Native to Spain, the Mission fig (also known as Black Mission or Franciscana) is a popular variety of the edible fig (Ficus carica). It was first introduced to the continental U.S. in 1768 by Franciscan missionaries in San Diego; it was planted in Mexico around 1520 and then north along the Californian coastline as Catholic missions were constructed along the historic Missions Trail in the late 18th century. Present in the gardens of Mission San Diego, mission figs had been as far north as Fresno in the San Joaquin Valley by the late 19th century. Gustav Eisen writes, "The early padres and missionaries in the Pacific Coast States cultivated no other variety of fig." It became the main commercial variety planted throughout California, though later surpassed by the Sari Lop fig (Calimyrna) as the most popular variety.
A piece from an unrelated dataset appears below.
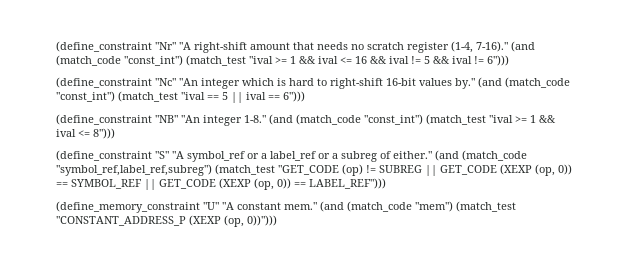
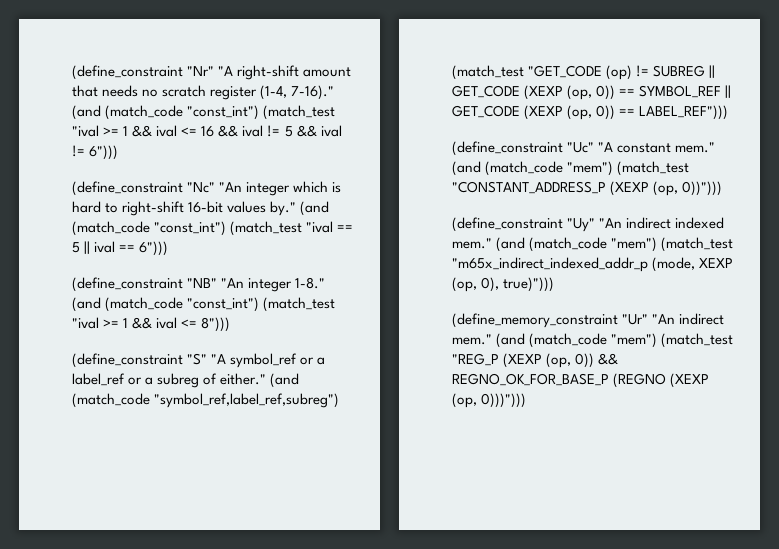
[56,201,219,213] (define_memory_constraint "U" -> [452,141,595,156] (define_constraint "Uc"
(277, 220) none -> [452,217,725,232] [452,237,734,252] [452,257,734,272] [452,277,555,292] [452,313,725,328] [452,333,734,348] [452,353,619,368] [452,373,710,388] [452,393,527,408] // (define_constraint "Uy" "An indirect indexed mem." (and (match_code "mem") (match_test "m65x_indirect_indexed_addr_p (mode, XEXP (op, 0), true)"))) // (define_memory_constraint "Ur" "An indirect mem." (and (match_code "mem") (match_test "REG_P (XEXP (op, 0)) && REGNO_OK_FOR_BASE_P (REGNO (XEXP (op, 0)))")))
A high-quality variety, the Mission fig produces both a breba and a main crop and is considered everbearing when in the right climate. The breba crop is large; the main crop is medium-sized and dark-skinned with a strawberry-colored interior. Its skin often cracks when ripe. Mission figs are harvested in two crops, the first in spring and the second in late summer through early winter. Dried figs are available year-round.

Though sensitive to frost, long-lived and quite large (3 – 6 meters tall) is the deciduous tree. However, the fig mosaic virus, which can affect the color and shape of leaves but usually not fruit production, almost always infects it. Regardless, the Mission is still considered one of the highest-quality figs that can be grown in USDA zones 9 and up in the United States.